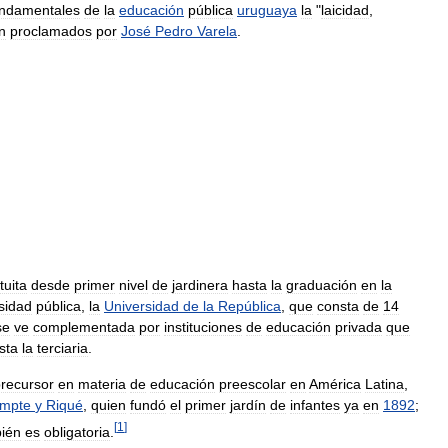
undamentales
de
la
educación
pública
uruguaya
la
"
laicidad
,
n
proclamados
por
José
Pedro
Varela
.
tuita
desde
primer
nivel
de
jardinera
hasta
la
graduación
en
la
sidad
pública
,
la
Universidad
de
la
República
,
que
consta
de
14
se
ve
complementada
por
instituciones
de
educación
privada
que
sta
la
terciaria
.
recursor
en
materia
de
educación
preescolar
en
América
Latina
,
mpte
y
Riqué
,
quien
fundó
el
primer
jardín
de
infantes
ya
en
1892
;
[
1
]
ién
es
obligatoria
.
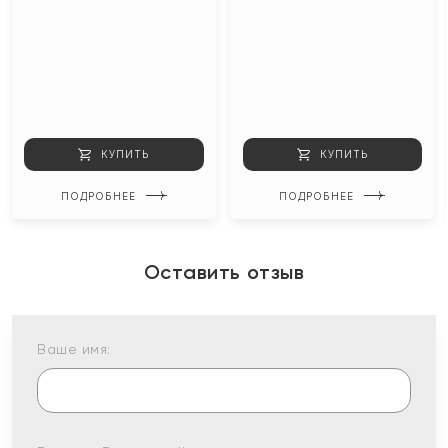
КУПИТЬ
КУПИТЬ
ПОДРОБНЕЕ
ПОДРОБНЕЕ
Оставить отзыв
Ваше имя:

________

# ABOUT THIS TASK
Reproduce the entries above exactly. Do not include the images.

# RESULT OF THE EXERCISE
undamentales
de
la
educación
pública
uruguaya
la
"
laicidad
,
n
proclamados
por
José
Pedro
Varela
.
tuita
desde
primer
nivel
de
jardinera
hasta
la
graduación
en
la
sidad
pública
,
la
Universidad
de
la
República
,
que
consta
de
14
se
ve
complementada
por
instituciones
de
educación
privada
que
sta
la
terciaria
.
recursor
en
materia
de
educación
preescolar
en
América
Latina
,
mpte
y
Riqué
,
quien
fundó
el
primer
jardín
de
infantes
ya
en
1892
;
[
1
]
ién
es
obligatoria
.
КУПИТЬ
КУПИТЬ
ПОДРОБНЕЕ
ПОДРОБНЕЕ
Оставить отзыв
Ваше имя:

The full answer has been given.